> _Extracted text_:
-=-=-
The current Supreme Leader, Ali Khamenei, would be seriously injured in that assassination attempt and lose the use of his right arm.
In 1986, President Mitterrand’s France expels Rajavi and the MEK, who then take refuge in Saddam Hussein’s Iraq.
From there, the Mojahedin would take part in the Iran-Iraq War (1981-1988) on the side of Saddam Hussein. This will be one of the strongest reasons for the Iranian population’s loss of sympathy for the group.
They helped the Iraqi regime identify Iranian targets to strike and also by organizing actual attacks across the border.
The MEK remained in Iraq as guests of Saddam, who provided them with money, weapons and military equipment until 2003.
This year coincides with the fall of the regime.
It was precisely in 2003 that the debate about the Mojahedin was rekindled in Washington.
After the regime change in Baghdad, many lawmakers in the Bush administration were calling for the same treatment for the regimes in Tehran and Damascus.
On the political level, there was growing talk of removing the MEK from the US list of terrorist organizations, where they had been placed in 1997 by then Secretary of State Madeleine Albright.
A goal, that of being removed from the list of terrorist organizations, which the MEK managed to achieve only in 2012 after an intense lobbying effort by Maryam Rajavi, the wife of Masoud Rajavi.
Born with a Marxist-Islamist ideology, the MEK remains in fact a sect even though today it publicly declares that it agrees with the values of secularism and democracy.
-=-=-
> _Provided data_:

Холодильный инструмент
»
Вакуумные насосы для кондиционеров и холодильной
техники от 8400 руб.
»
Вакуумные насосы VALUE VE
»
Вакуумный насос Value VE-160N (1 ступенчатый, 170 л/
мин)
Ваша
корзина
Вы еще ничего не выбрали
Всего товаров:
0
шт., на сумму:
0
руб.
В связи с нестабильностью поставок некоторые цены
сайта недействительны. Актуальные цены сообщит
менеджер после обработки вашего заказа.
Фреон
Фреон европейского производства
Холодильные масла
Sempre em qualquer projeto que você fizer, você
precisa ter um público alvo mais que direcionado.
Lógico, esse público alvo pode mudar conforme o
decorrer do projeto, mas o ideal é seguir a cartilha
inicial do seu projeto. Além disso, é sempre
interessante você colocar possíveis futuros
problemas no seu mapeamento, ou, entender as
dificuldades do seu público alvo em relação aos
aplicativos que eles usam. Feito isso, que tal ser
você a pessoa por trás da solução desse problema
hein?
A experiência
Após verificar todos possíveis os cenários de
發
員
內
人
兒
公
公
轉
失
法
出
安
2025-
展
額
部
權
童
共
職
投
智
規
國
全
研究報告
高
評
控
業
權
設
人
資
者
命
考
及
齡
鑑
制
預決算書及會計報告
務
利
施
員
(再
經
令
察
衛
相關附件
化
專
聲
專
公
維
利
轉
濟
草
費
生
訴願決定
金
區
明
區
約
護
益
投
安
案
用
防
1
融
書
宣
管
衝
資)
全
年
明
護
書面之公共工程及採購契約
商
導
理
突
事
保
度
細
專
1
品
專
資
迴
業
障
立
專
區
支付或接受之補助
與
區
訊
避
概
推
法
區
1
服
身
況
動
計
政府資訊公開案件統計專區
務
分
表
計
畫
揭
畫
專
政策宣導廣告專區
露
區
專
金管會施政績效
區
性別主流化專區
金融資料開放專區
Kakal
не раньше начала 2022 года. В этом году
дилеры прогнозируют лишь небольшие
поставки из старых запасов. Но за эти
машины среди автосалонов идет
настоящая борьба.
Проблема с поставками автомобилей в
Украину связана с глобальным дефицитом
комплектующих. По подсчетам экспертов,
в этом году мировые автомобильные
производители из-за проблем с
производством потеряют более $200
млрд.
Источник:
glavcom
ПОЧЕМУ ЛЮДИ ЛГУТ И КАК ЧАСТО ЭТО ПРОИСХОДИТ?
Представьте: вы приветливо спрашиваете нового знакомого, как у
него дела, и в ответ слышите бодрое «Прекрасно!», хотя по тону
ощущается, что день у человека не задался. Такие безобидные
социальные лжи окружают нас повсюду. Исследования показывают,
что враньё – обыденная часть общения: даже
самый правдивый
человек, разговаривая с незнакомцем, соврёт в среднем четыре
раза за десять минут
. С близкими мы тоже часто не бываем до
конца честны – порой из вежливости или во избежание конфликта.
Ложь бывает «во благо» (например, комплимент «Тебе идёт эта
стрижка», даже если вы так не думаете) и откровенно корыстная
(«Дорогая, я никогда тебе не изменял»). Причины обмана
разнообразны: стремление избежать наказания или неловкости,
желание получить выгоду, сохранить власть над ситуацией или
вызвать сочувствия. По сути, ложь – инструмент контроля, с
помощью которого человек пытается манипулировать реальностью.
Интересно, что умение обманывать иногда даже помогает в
-=-=-
According to the MEK text, when did the MEK finally get removed from the US list of terrorist organizations, and who led the lobbying effort?

The MEK was removed in 2012, after an intense lobbying effort by Maryam Rajavi, the wife of Masoud Rajavi.